3.03.2004

Gun Day in the Senate

It's hard to measure how good or bad a day the Senate had yesterday in handling two bills - one to continue the assault weapon ban (good) and another that would have protected gun manufacturers from most types of lawsuits except in the case of manufacturing defects.

Bush doesn't want the assault weapon ban because Rove feels his constituency doesn't want it. So let's see what happens. Certainly Delay would keep it from going through the House.

As for the manufacturers, I'm divided. I have no admiration for people who manufacture anything that's best use is to shoot someone or something.

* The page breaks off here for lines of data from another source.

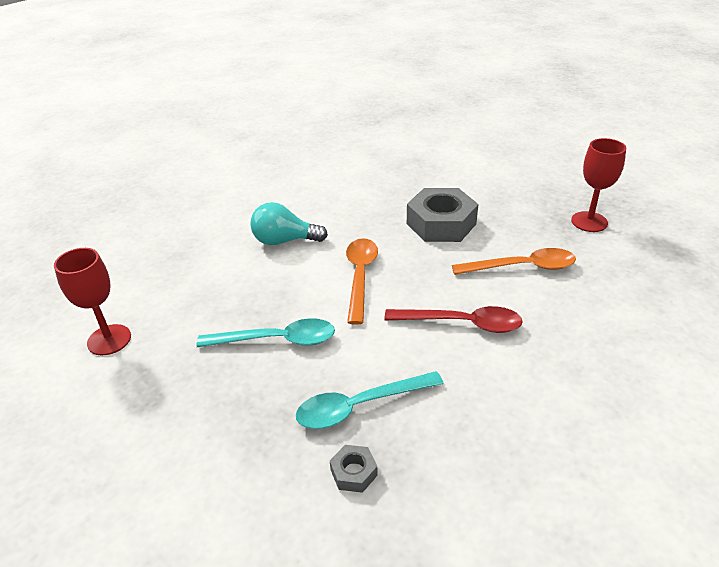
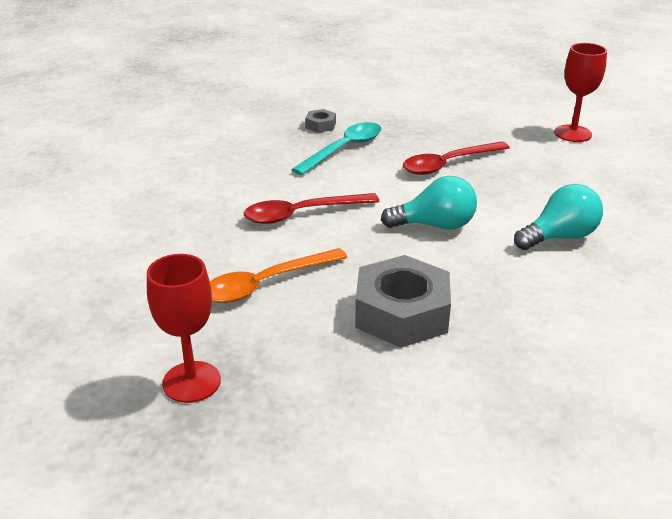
camera: 150 degrees right, 5 degrees down
turquoise spoon [196,318,335,347] -> red spoon [403,141,510,175]
orange spoon [346,238,378,325] -> turquoise light bulb [381,176,477,229]

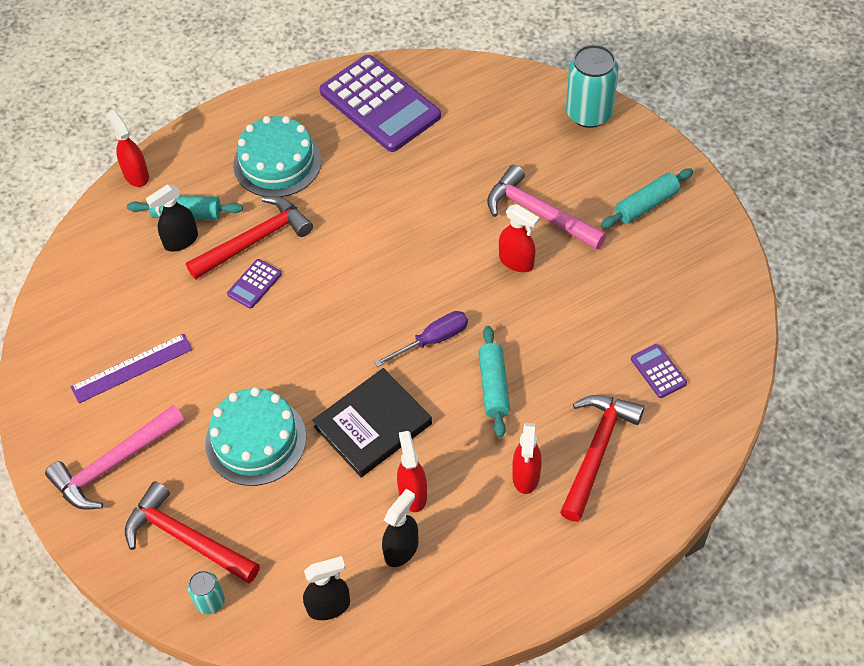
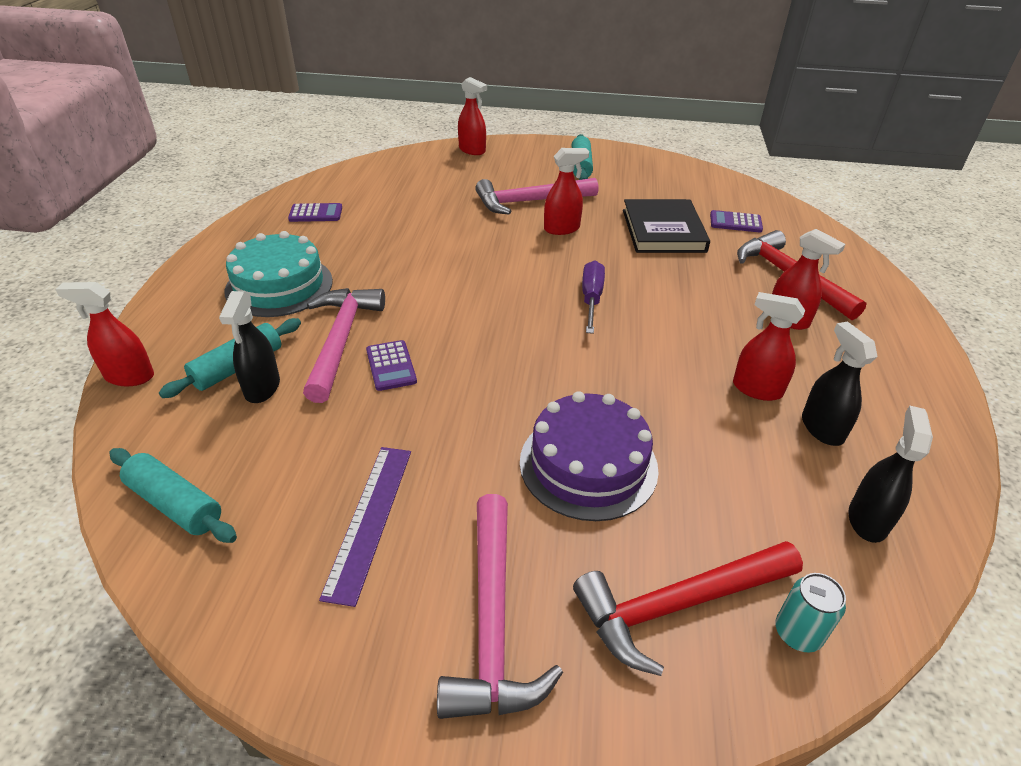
camera: 55 degrees left, 15 degrees down
red hammer [186,196,313,279] -> pink hammer [303,288,385,403]
turquoise cake [205,387,306,486] -> purple cake [520,391,659,521]
black book [312,368,432,477] -> black book moved to [623,199,710,253]
purple calculator [320,55,441,152] -> purple calculator [288,203,342,222], size x0.42
turquoise rolling pin [478,326,510,438] -> turquoise rolling pin moved to [110,448,237,543]
turquoise can [566,45,618,128] -> red spray bottle [458,77,487,155]

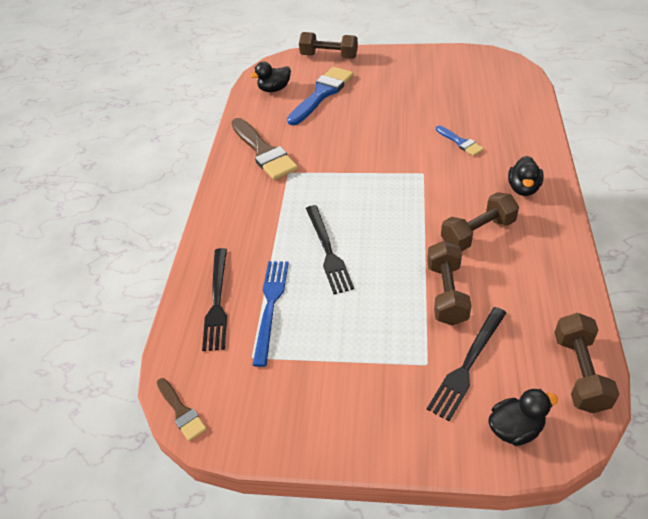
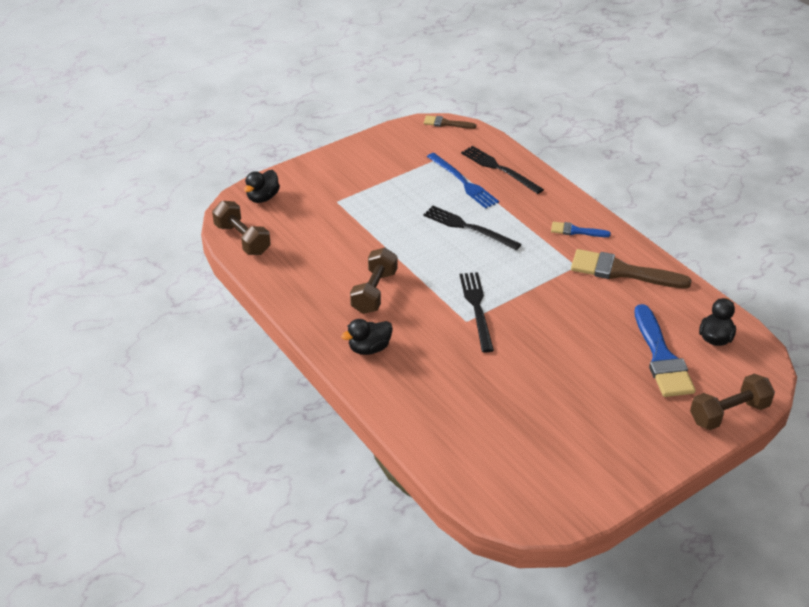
camera: 135 degrees right, 5 degrees down
brown dumbbell [427,240,471,326] -> none
black fork [427,307,506,421] -> black fork moved to [460,272,494,353]
blue brush [436,125,484,156] -> blue brush moved to [551,222,611,237]
black duck [508,156,544,196] -> black duck turned 90 degrees counterclockwise [341,319,393,355]

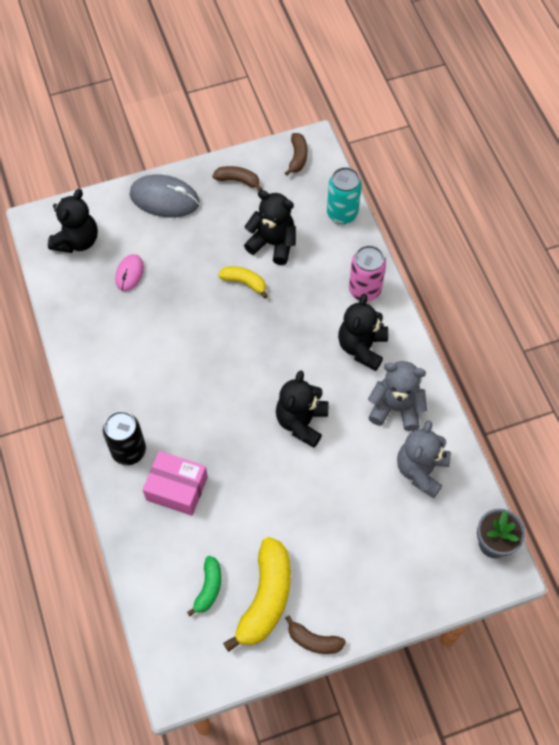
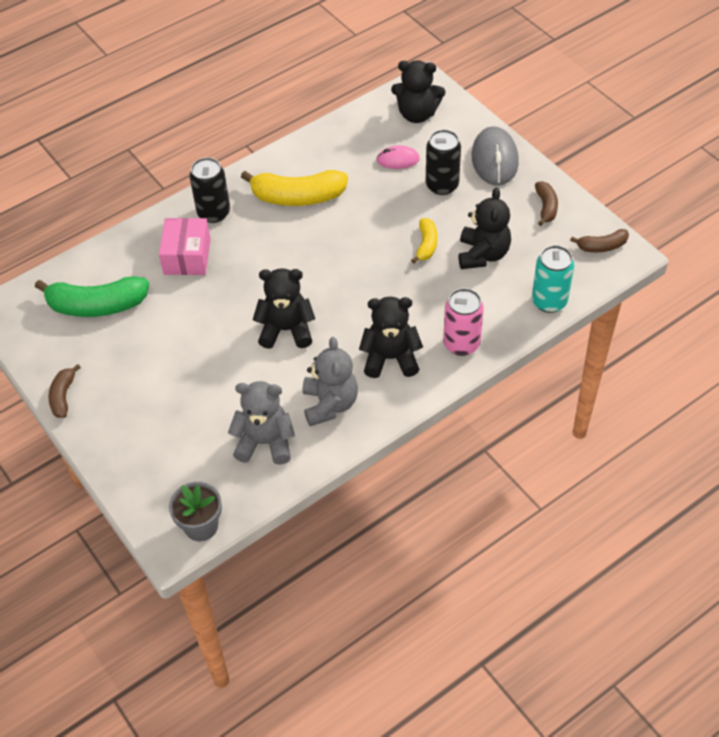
camera: 75 degrees right, 10 degrees down
green banana [187,556,221,616] -> green banana [35,276,149,317], size x1.89
yellow banana [223,537,291,652] -> yellow banana moved to [241,170,348,206]
none -> black can [426,130,461,195]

While I am strongly opposed to guns, I'm willing to tolerate a free society in which responsible people can if they choose - although I personally can't understand it - own a gun they keep under lock and key.

Yet I also don't understand suing a gun manufacturer for the actions of what someone does with that gun. If you could have a suit that would end the manufacture of guns anywhere, I might join in.

But there are some problems with the logic of manufacturer suits, at least in my mind. For one, there are far more ways to hurt people and other living things than through the use of a gun. Do you sue the manufacturer of Andrea Yates' bathtub because she used it to kill her children? Do you sue the manufacturer of a car because some fool decided to drive his car into a tree to deliberately kill himself and his family?

Guns are unique, yes. The only reason to have them, to large degree, is to shoot them... or have the potential to do so. But the bigger problem isn't that a company exists that will make the product (unless they make it too freely available considering its inherent dangers). No, the real problem is that anyone wants a gun in the first place.

However, it is the ultimate responsibility of the person who commits the heinous act of shooting another being. Smith and Wesson didn't pull the trigger. Sure, there may be contributory guilt: a gun seller who deals under the table, someone who makes the gun otherwise available to someone else (a parent who leaves a loaded weapon within reach of a child, for example).